---- LISTED RECORDS
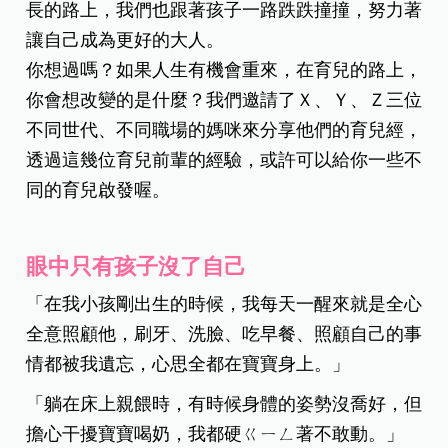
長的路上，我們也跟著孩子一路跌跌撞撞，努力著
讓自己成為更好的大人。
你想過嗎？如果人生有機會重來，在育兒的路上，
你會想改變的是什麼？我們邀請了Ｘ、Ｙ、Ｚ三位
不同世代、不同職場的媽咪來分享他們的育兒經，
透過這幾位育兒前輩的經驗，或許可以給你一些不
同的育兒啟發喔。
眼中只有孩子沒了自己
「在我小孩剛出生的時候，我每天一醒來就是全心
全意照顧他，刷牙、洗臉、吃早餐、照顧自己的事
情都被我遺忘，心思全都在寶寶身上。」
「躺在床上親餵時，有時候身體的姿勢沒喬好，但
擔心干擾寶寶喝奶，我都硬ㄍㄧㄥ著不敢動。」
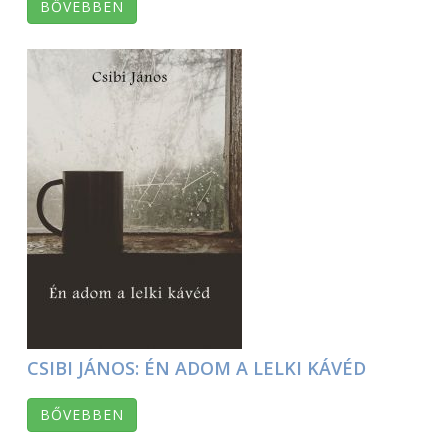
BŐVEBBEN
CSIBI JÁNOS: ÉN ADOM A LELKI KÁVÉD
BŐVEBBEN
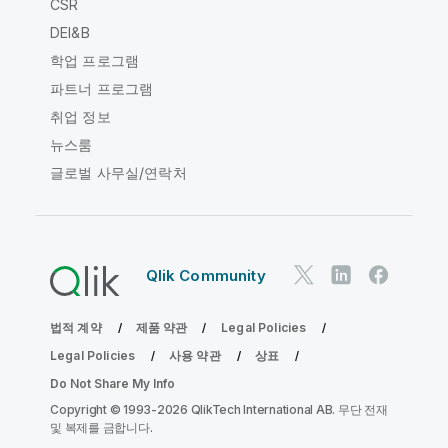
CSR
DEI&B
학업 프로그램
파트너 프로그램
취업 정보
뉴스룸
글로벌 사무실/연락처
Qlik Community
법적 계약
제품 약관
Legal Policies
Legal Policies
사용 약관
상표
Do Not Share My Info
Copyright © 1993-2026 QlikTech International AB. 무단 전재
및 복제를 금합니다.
--------
-- THE TASK --
Leave out the pictures and return the listing exactly.

-- PROBLEM SOLUTION --
長的路上，我們也跟著孩子一路跌跌撞撞，努力著
讓自己成為更好的大人。
你想過嗎？如果人生有機會重來，在育兒的路上，
你會想改變的是什麼？我們邀請了Ｘ、Ｙ、Ｚ三位
不同世代、不同職場的媽咪來分享他們的育兒經，
透過這幾位育兒前輩的經驗，或許可以給你一些不
同的育兒啟發喔。
眼中只有孩子沒了自己
「在我小孩剛出生的時候，我每天一醒來就是全心
全意照顧他，刷牙、洗臉、吃早餐、照顧自己的事
情都被我遺忘，心思全都在寶寶身上。」
「躺在床上親餵時，有時候身體的姿勢沒喬好，但
擔心干擾寶寶喝奶，我都硬ㄍㄧㄥ著不敢動。」
BŐVEBBEN
CSIBI JÁNOS: ÉN ADOM A LELKI KÁVÉD
BŐVEBBEN
CSR
DEI&B
학업 프로그램
파트너 프로그램
취업 정보
뉴스룸
글로벌 사무실/연락처
Qlik Community
법적 계약
제품 약관
Legal Policies
Legal Policies
사용 약관
상표
Do Not Share My Info
Copyright © 1993-2026 QlikTech International AB. 무단 전재
및 복제를 금합니다.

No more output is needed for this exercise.